As I worked on my weaknesses, I began to see my own progress and potential. Looking back, I was praised a lot for my artistic skills and my ability to think outside the box. I might not excel at reading or spelling but I am good at solving complex math problems. I often forgot the formulas of math equations but I learned ways to compensate for my disabilities. I would rewrite my notes when I’m studying to help me remember. This was enough for me to realize I was not “stupid”. I soon learned to embrace my strengths and my weaknesses, I acknowledged and accepted my learning disability. When I told people about my learning disability, I felt relief knowing I am true to myself. It took a lot of adjusting but I am not sad or ashamed, I am happy.

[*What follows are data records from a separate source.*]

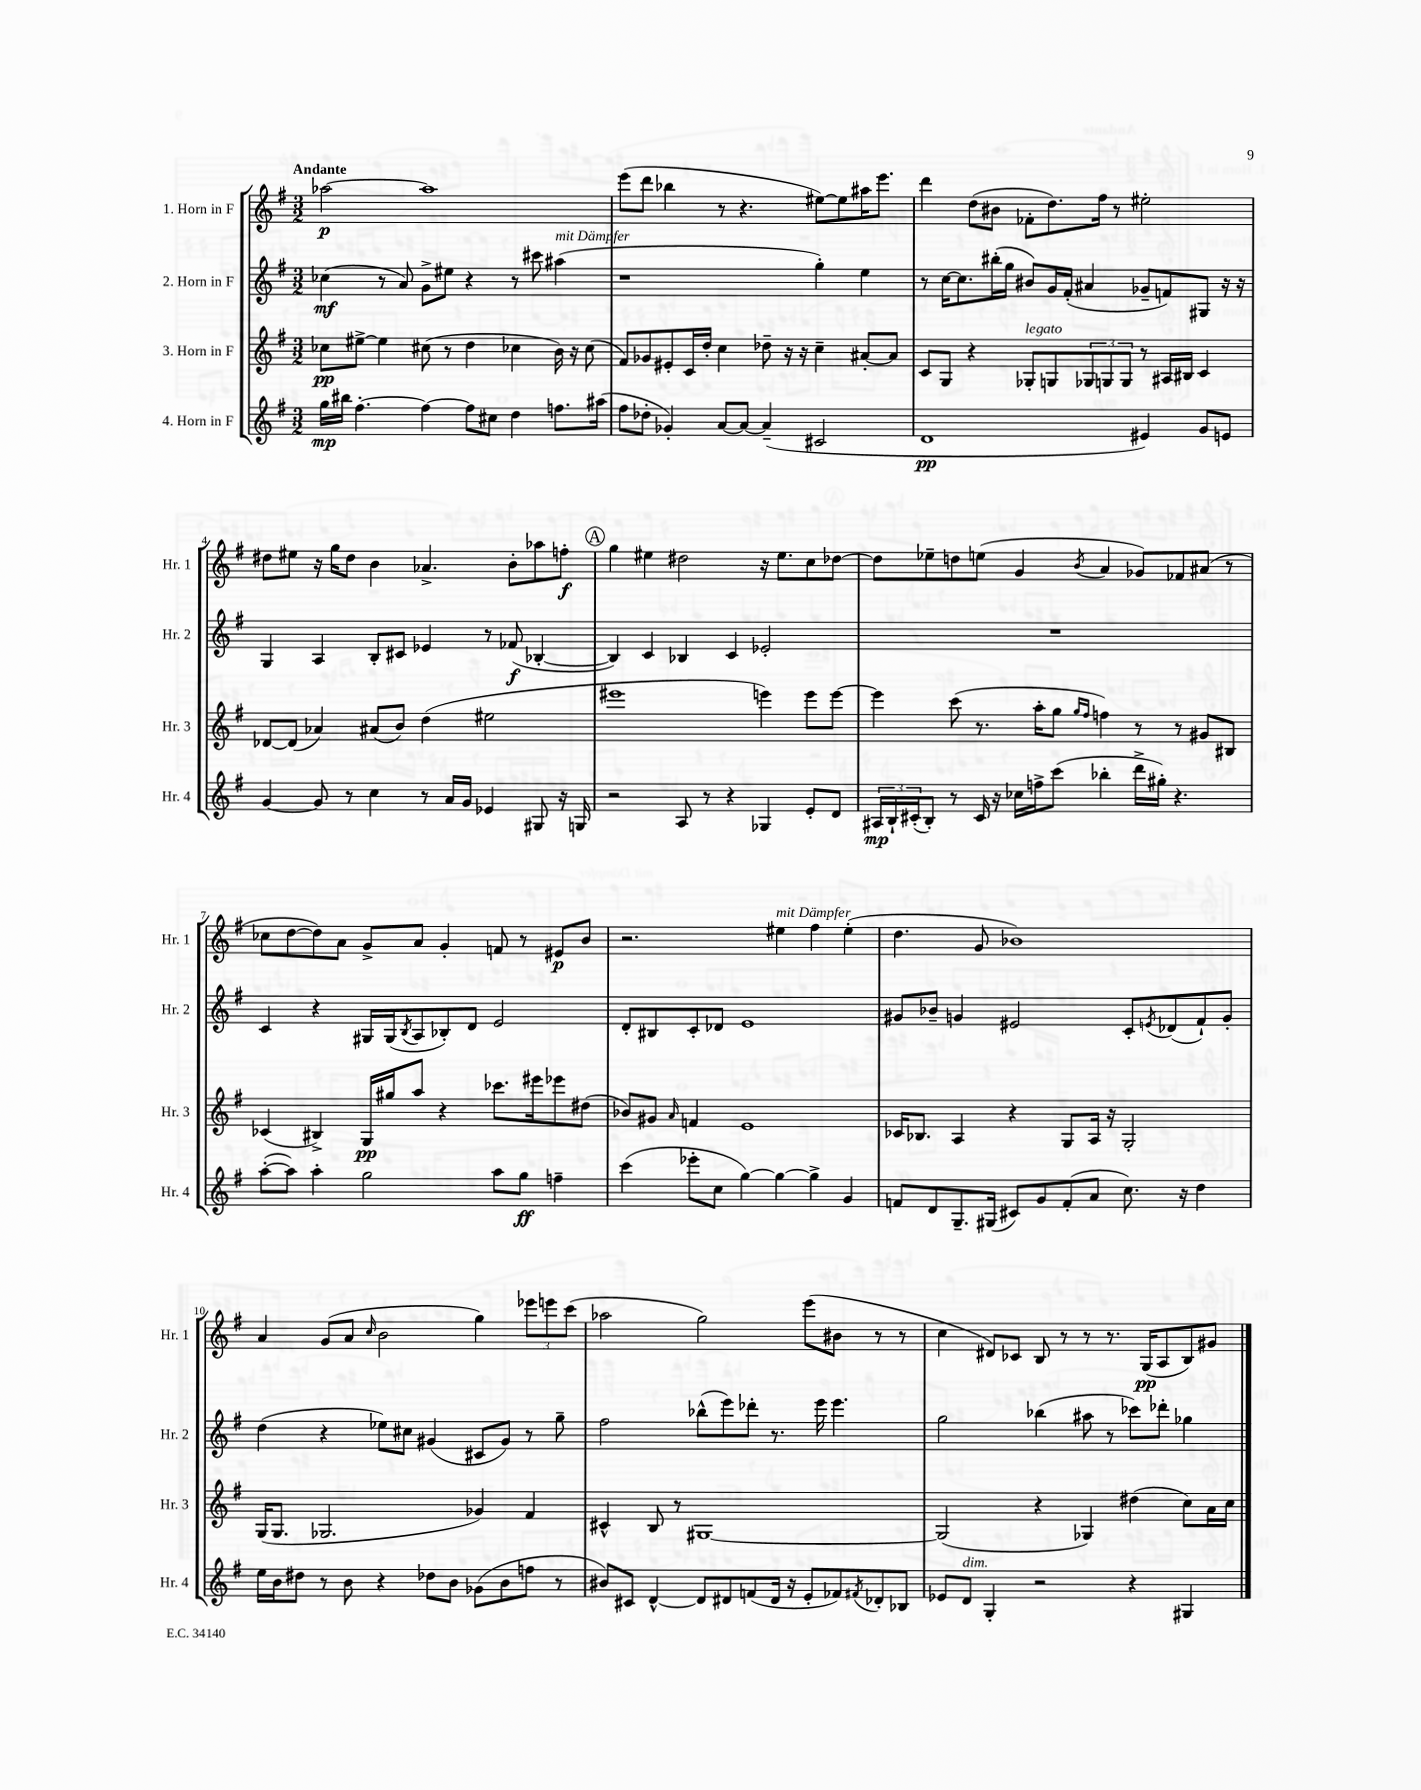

**kern	**dynam	**kern	**dynam	**kern	**dynam	**kern	**dynam
*part4	*part4	*part3	*part3	*part2	*part2	*part1	*part1
*staff4	*staff4	*staff3	*staff3	*staff2	*staff2	*staff1	*staff1
*I"4. Horn in F	*	*I"3. Horn in F	*	*I"2. Horn in F	*	*I"1. Horn in F	*
*I'Hr. 4	*	*I'Hr. 3	*	*I'Hr. 2	*	*I'Hr. 1	*
*clefG2	*	*clefG2	*	*clefG2	*	*clefG2	*
*k[f#]	*	*k[f#]	*	*k[f#]	*	*k[f#]	*
*M3/2	*	*M3/2	*	*M3/2	*	*M3/2	*
=1	=1	=1	=1	=1	=1	=1	=1
!	!	!	!	!	!	!LO:TX:a:B:t=Andante	!
16gg\LL	mp	8cc-X\L	pp	(4cc-X\	mf	[2aa-X\	p
16bb#X\JJ	.	.	.	.	.	.	.
[4.ff#'\	.	[8ee#X^\J	.	.	.	.	.
.	.	4ee#\]	.	8r	.	.	.
.	.	.	.	8a/)	.	.	.
4ff#\_	.	(8cc#X\	.	8g^\L	.	1aa-]	.
.	.	8r	.	8ee#X\J	.	.	.
8ff#\L]	.	4dd\	.	4r	.	.	.
8cc#X\J	.	.	.	.	.	.	.
4dd\	.	4cc-X\	.	8r	.	.	.
.	.	.	.	8ccc#X\	.	.	.
!	!	!	!	!LO:TX:a:i:t=mit Dämpfer	!	!	!
8.ffn\L	.	16b\)	.	(4aa#X\	.	.	.
.	.	16r	.	.	.	.	.
.	.	(8cc-\	.	.	.	.	.
(16aa#X\Jk	.	.	.	.	.	.	.
=2	=2	=2	=2	=2	=2	=2	=2
8ff#\L	.	8f#/L)	.	1r	.	(8eee\L	.
8dd-X'\J	.	8g-X/	.	.	.	8ddd\J	.
4g-X'/)	.	8e#X'/	.	.	.	4bb-X\	.
.	.	16c/L	.	.	.	.	.
.	.	16dd'/JJ	.	.	.	.	.
[8a/L	.	4cc\	.	.	.	8r	.
8a/J_	.	.	.	.	.	4.r	.
(4a~/]	.	8dd-X~\	.	.	.	.	.
.	.	16r	.	.	.	.	.
.	.	16r	.	.	.	.	.
2c#X/	.	4cc~\	.	4gg'\)	.	[8ee#X\L)	.
.	.	.	.	.	.	8ee#\]	.
.	.	[8a#X'/L	.	4ee\	.	16aa#X\K	.
.	.	.	.	.	.	8.eee\J	.
.	.	8a#/J]	.	.	.	.	.
=3	=3	=3	=3	=3	=3	=3	=3
1d	pp	8c/L	.	8r	.	4ddd\	.
.	.	8G/J	.	[16cc\KL	.	.	.
.	.	.	.	8.cc\]	.	.	.
.	.	4r	.	.	.	(8dd\L	.
.	.	.	.	(16bb#X'\L	.	8b#X\J	.
.	.	.	.	16gg\JJ	.	.	.
!	!	!LO:TX:a:i:t=legato	!	!	!	!	!
.	.	8G-X'/L	.	8b#X/L)	.	8f-X'\L	.
.	.	8Gn/	.	16g/L	.	8.dd\)	.
.	.	.	.	(16f#'/JJ	.	.	.
.	.	12G-X/	.	4a#X/	.	.	.
.	.	.	.	.	.	16ff#\Jk	.
.	.	12Gn/	.	.	.	.	.
.	.	.	.	.	.	8r	.
.	.	12G/J	.	.	.	.	.
4e#X/)	.	8r	.	8g-X~/L	.	2ee#X'\	.
.	.	16A#X/LL	.	8fn/)	.	.	.
.	.	16B#X/JJ	.	.	.	.	.
8g/L	.	4c/	.	8G#X/J	.	.	.
8en/J	.	.	.	16r	.	.	.
.	.	.	.	16r	.	.	.
!!LO:LB:g=z
=4	=4	=4	=4	=4	=4	=4	=4
[4g/	.	[8d-X/L	.	4G/	.	8dd#X\L	.
.	.	(8d-/J]	.	.	.	8ee#X\J	.
8g/]	.	4a-X/)	.	4A/	.	16r	.
.	.	.	.	.	.	16gg\KL	.
8r	.	.	.	.	.	8dd#\J	.
4cc\	.	(8a#X/L	.	8B'/L	.	4b\	.
.	.	8b/J)	.	8c#X/J	.	.	.
8r	.	(4dd\	.	4e-X/	.	4.a-X^/	.
16a/LL	.	.	.	.	.	.	.
16g/JJ	.	.	.	.	.	.	.
4e-X/	.	2ee#X\	.	8r	.	.	.
.	.	.	.	(8f-X/	f	8b'\L	.
8G#X/	.	.	.	[4B-X'/	.	8aa-X\	.
16r	.	.	.	.	.	8ffn'\J	f
16Gn/	.	.	.	.	.	.	.
!!LO:REH:place=s1:t=A
=5	=5	=5	=5	=5	=5	=5	=5
2r	.	1eee#X	.	4B-/])	.	4gg\	.
.	.	.	.	4c/	.	4ee#X\	.
8A/	.	.	.	4B-X/	.	2dd#X\	.
8r	.	.	.	.	.	.	.
4r	.	.	.	4c/	.	.	.
4G-X/	.	4eeen\)	.	2e-X'/	.	16r	.
.	.	.	.	.	.	8.ee#\L	.
8e'/L	.	8eee\L	.	.	.	8cc\	.
8d/J	.	[8eee\J	.	.	.	[8dd-X\J	.
=6	=6	=6	=6	=6	=6	=6	=6
24A#X/LL	mp	4eee\]	.	1.r	.	8dd-\L]	.
24B`/	.	.	.	.	.	.	.
(24c#X'/J	.	.	.	.	.	.	.
8B'/J)	.	.	.	.	.	8ee-X~\	.
8r	.	(8ccc\	.	.	.	8ddn\	.
16c#/	.	8.r	.	.	.	(8een\J	.
16r	.	.	.	.	.	.	.
16cc-X\LL	.	.	.	.	.	4g/	.
16ffn^\J	.	16aa'\KL	.	.	.	.	.
(8ccc\J	.	8gg\J	.	.	.	.	.
.	.	16qqgg/LL	.	.	.	.	.
.	.	16qqff#/JJ	.	.	.	8qb/	.
4bb-X'\	.	4ffn\)	.	.	.	4a/	.
16ddd^\LL	.	8r	.	.	.	8g-X/L)	.
16gg#X'\JJ)	.	.	.	.	.	.	.
4.r	.	8r	.	.	.	8f-X/	.
.	.	8g#X/L	.	.	.	(8a#X/J	.
.	.	8B#X/J	.	.	.	8r	.
!!LO:LB:g=z
=7	=7	=7	=7	=7	=7	=7	=7
([8aa'\L	.	(4c-X/	.	4c/	.	8cc-X\L	.
8aa\J])	.	.	.	.	.	[8dd\	.
4aa'\	.	4B#X^/)	.	4r	.	8dd\])	.
.	.	.	.	.	.	8a\J	.
2gg\	.	16G/LL	pp	16G#X/LL	.	8g^/L	.
.	.	16gg#X/J	.	(16G#/J	.	.	.
.	.	.	.	8qB/	.	.	.
.	.	8aa/J	.	8A/	.	8a/J	.
.	.	4r	.	8B-X'/)	.	4g'/	.
.	.	.	.	8d/J	.	.	.
8aa\L	.	8.ccc-X\L	.	2e/	.	8fn/	.
8gg\J	ff	.	.	.	.	8r	.
.	.	16eee#X\k	.	.	.	.	.
4ffn~\	.	8eee-X\	.	.	.	8e#X/L	p
.	.	(8dd#X\J	.	.	.	8b/J	.
=8	=8	=8	=8	=8	=8	=8	=8
(4ccc\	.	8b-X/L)	.	8d'/L	.	2.r	.
.	.	8g#X/J	.	8B#X/	.	.	.
.	.	16qqa/	.	.	.	.	.
8eee-X'\L	.	4fn/	.	8c'/	.	.	.
8cc\J	.	.	.	8d-X/J	.	.	.
[4gg\)	.	1e	.	1e	.	.	.
!	!	!	!	!	!	!LO:TX:a:i:t=mit Dämpfer	!
4gg\_	.	.	.	.	.	4ee#X\	.
4gg^\]	.	.	.	.	.	4ff#\	.
4g/	.	.	.	.	.	(4ee#'\	.
=9	=9	=9	=9	=9	=9	=9	=9
8fn/L	.	16c-X/KL	.	8g#X/L	.	4.dd\	.
.	.	8.B-X/J	.	.	.	.	.
8d/	.	.	.	8b-X~/J	.	.	.
8.G~/	.	4A/	.	4gn/	.	.	.
.	.	.	.	.	.	8g/	.
(16G#X/Jk	.	.	.	.	.	.	.
8c#X/L)	.	4r	.	2e#X/	.	1b-X)	.
8g/	.	.	.	.	.	.	.
(8f'/	.	8G/L	.	.	.	.	.
8a/J	.	16A/Jk	.	.	.	.	.
.	.	16r	.	.	.	.	.
8.cc\)	.	2G'/	.	8c'/L	.	.	.
.	.	.	.	8qen/	.	.	.
.	.	.	.	(8d-X/	.	.	.
16r	.	.	.	.	.	.	.
4dd\	.	.	.	8f#`/)	.	.	.
.	.	.	.	8g'/J	.	.	.
!!LO:LB:g=z
=10	=10	=10	=10	=10	=10	=10	=10
16ee\LL	.	(16G/KL	.	(4dd\	.	4a/	.
16b\J	.	8.G/J	.	.	.	.	.
8dd#X\J	.	.	.	.	.	.	.
8r	.	2.G-X/	.	4r	.	(8g/L	.
8b\	.	.	.	.	.	8a/J	.
.	.	.	.	.	.	16qqcc/	.
4r	.	.	.	8ee-X\L)	.	2b\	.
.	.	.	.	8cc#X\J	.	.	.
8dd-X\L	.	.	.	(4g#X/	.	.	.
8b\J	.	.	.	.	.	.	.
(8g-X\L	.	4g-X/)	.	8c#X/L	.	4gg\)	.
8b\	.	.	.	8g#/J)	.	.	.
8ffn\J	.	4f#/	.	8r	.	12eee-X\L	.
.	.	.	.	.	.	12eeen\	.
8r	.	.	.	8gg~\	.	.	.
.	.	.	.	.	.	(12ccc\J	.
=11	=11	=11	=11	=11	=11	=11	=11
8b#X/L)	.	4c#X^^/	.	2ff#\	.	2aa-X\	.
8c#X/J	.	.	.	.	.	.	.
[4d^^/	.	8B/	.	.	.	.	.
.	.	8r	.	.	.	.	.
8d/L]	.	[1G#X	.	(8bb-X^^\L	.	2gg\)	.
8d#X/	.	.	.	8eee\)	.	.	.
(8fn/	.	.	.	8ddd-X'\J	.	.	.
16d#/Jk	.	.	.	8.r	.	.	.
16r	.	.	.	.	.	.	.
8e'/L	.	.	.	.	.	(8eee\L	.
.	.	.	.	16eee\	.	.	.
8f-X/)	.	.	.	4.eee\	.	8b#X\J	.
8qf#X/	.	.	.	.	.	.	.
8d-X'/	.	.	.	.	.	8r	.
8B-X/J	.	.	.	.	.	8r	.
=12	=12	=12	=12	=12	=12	=12	=12
8e-X/L	.	(2G#/]	.	2gg\	.	4cc\	.
!LO:TX:a:i:t=dim.	!	!	!	!	!	!	!
8d/J	.	.	.	.	.	.	.
4G'/	.	.	.	.	.	8d#X/L)	.
.	.	.	.	.	.	8c-X/J	.
2r	.	4r	.	(4bb-X\	.	8B/	.
.	.	.	.	.	.	8r	.
.	.	4G-X/)	.	8aa#X\	.	8r	.
.	.	.	.	8r	.	8.r	.
4r	.	(4dd#X\	.	8ccc-X\L)	.	.	.
.	.	.	.	.	.	(16G/KL	pp
.	.	.	.	8ddd-X'\J	.	8A/	.
4G#X/	.	8cc\L)	.	4gg-X\	.	8B/)	.
.	.	16a\L	.	.	.	8g#X/J	.
.	.	16cc\JJ	.	.	.	.	.
==	==	==	==	==	==	==	==
*-	*-	*-	*-	*-	*-	*-	*-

Self-acceptance is hard when you grew up in a very strict environment just like the students from residential schools. During the 1870s, Aboriginal children’s across Canada were forced to go to residential schools. The purpose of residential schools was to remove their Aboriginal culture and assimilate to Canadian culture. Students had their haircut short and were prohibited in speaking their own language. Teachers would often resort to violence in order to remove the Aboriginal culture. This can be related to the struggles I had when I was dealing with my learning disability as people would accuse me of being stupid and lazy. In 1990, the last residential school was shut down but these schools caused great mental harm to Aboriginal. Fortunately, some residential school survivors have found peace with themselves and accepted their aboriginal culture just like how I have accepted my disability. Accepting ourselves brings a better understanding of ourselves and we are able to see our values and potential. We will be more motivated to make changes and improve our weaknesses, this can create a positive healthy mindset and make us truly happy.
Part of me still wishes to live a “normal” life where my learning disability never existed. Part of me wishes to never have experienced the pain. But as I worked on my weaknesses, I saw my potential, I started to see myself for who I am. I grew more confident as time passes and I’m not afraid to take risks anymore. I am happy because I accept my learning disability and therefore, I accept myself for who I am.